Bröckelnder Putz, undichte Dächer, marode Toiletten – die Schulen im Bezirk Steglitz-Zehlendorf sind derzeit häufiger in den Schlagzeilen.

Nicht ohne Grund werden die zum großen Teil denkmalgeschützten Gebäude eher mit Sanierungsstau assoziiert als mit qualitätvoller Architektur und interessanter Geschichte. Dabei gibt es in der Schullandschaft des Bezirks so manches Kleinod zu entdecken, wie zum Beispiel die Zinnowwald-Schule. Sie ist das Denkmal des Monats Juni.

Durch den 1926 begonnenen Bau der Waldsiedlung Onkel-Toms-Hütte mit fast 2000 Wohneinheiten wuchs die Zahl der schulpflichtigen Kinder so stark, dass ein neuer Schulstandort im Norden Zehlendorfs notwendig wurde. Die Zinnowwald-Schule – benannt nach dem Standort im städtischen Zinnowwald – wurde von 1929 bis 1932 von Magistratsoberbaurat Erich Schwiertz, dem Leiter des Zehlendorfer Hochbauamtes, als Doppelvolksschule und erster Bauabschnitt eines größer geplanten Schulkomplexes erbaut. 1934 bis 1935 führte Richard Ermisch den Bau bis zur heutigen Ausdehnung anstelle des verstorbenen Schwiertz fort.

Der Name der Schule war Konzept. Der große Baukörper wurde mit seiner markanten Zickzack-Kubatur bewusst in den Kiefernwald komponiert. Nicht nur für die Architektur, sondern auch für das pädagogische Konzept spielte die Natur eine übergeordnete Rolle: Leben und Lernen in und mit derselben gehörte neben Musik- und Theatererziehung zu den Zielen der Schule.

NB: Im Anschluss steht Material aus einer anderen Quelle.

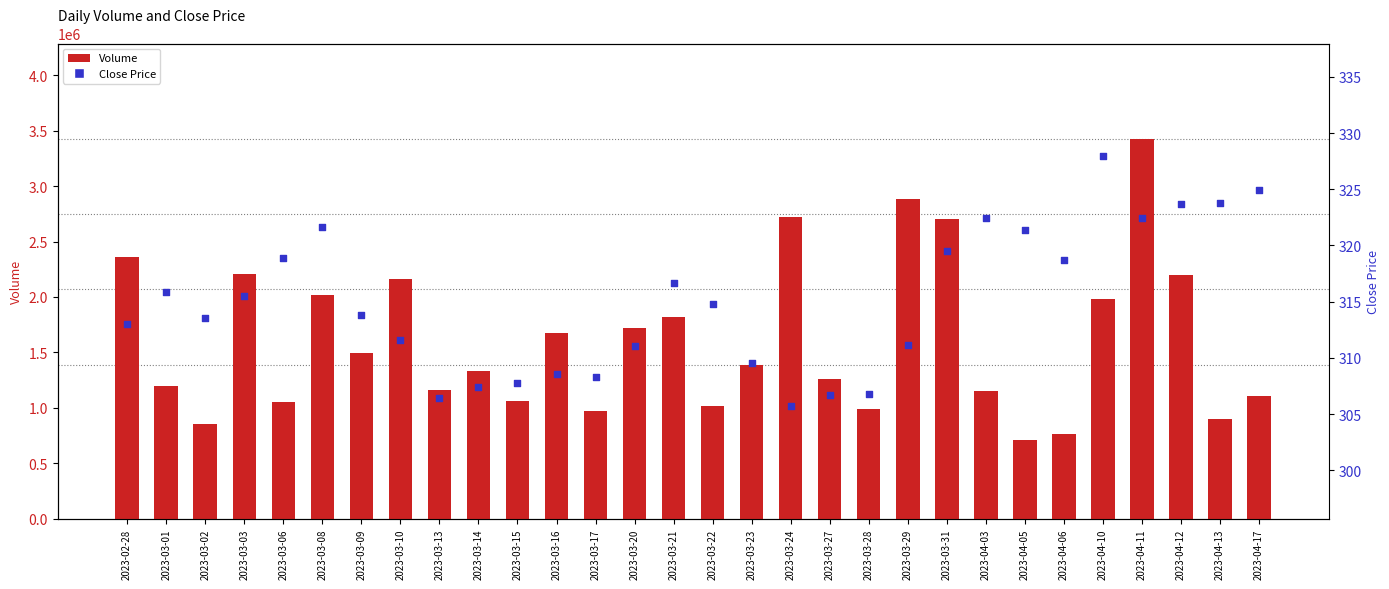

Which series reaches the maximum Y coordinate?

Volume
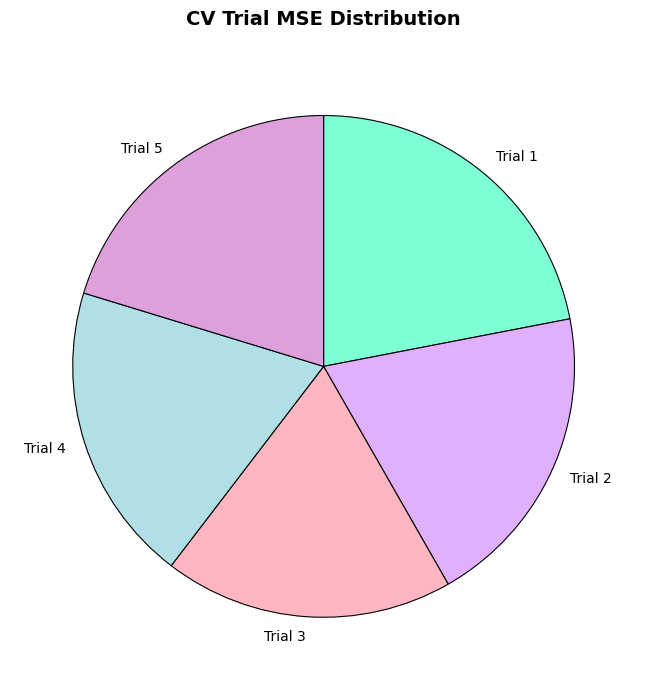

Is the sum of Trial 5 and Trial 3 greater than half?

No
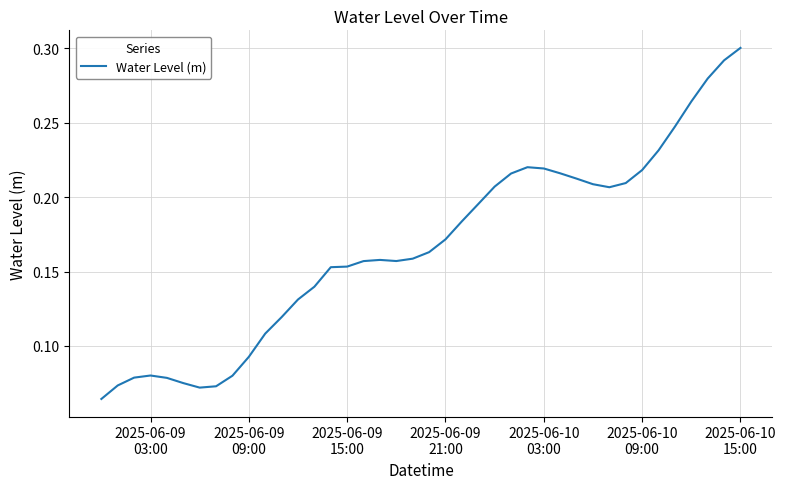

How many lines are shown in the chart?

1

Das junge demokratische Deutschland suchte nach neuen Unterrichtsformen: „Fort von der Lernschule, fort von der alten Autoritätserziehung, hin zur Arbeitsschule, Erziehungsschule, Lebensschule“, postulierte der damalige Stadtschulrat Jens Nydahl. Derartig moderne Vorstellungen von Gesundheit und Erziehung bestimmten folglich auch das schulische Raumprogramm: Die Klassenräume sind hell und möglichst quadratisch, so dass Stühle und Tische frei gruppiert werden können. Diverse naturwissenschaftliche und handwerkliche Fachräume wurden eingerichtet.

Wichtiger Bestandteil des Schulprogramms ist der Sport, der einstmals nicht nur in der zweigeschossigen Doppelturnhalle, sondern auch im Freien auf der darüberliegenden Dachterrasse stattfinden konnte. Schulgarten und Freilufttheater ergänzen die Klassenräume in der freien Natur. Das Herzstück des Gebäudes aber bildet die Aula, die als Mehrzweckraum mit Bühne bestens für Theater- und Musikaufführungen geeignet ist.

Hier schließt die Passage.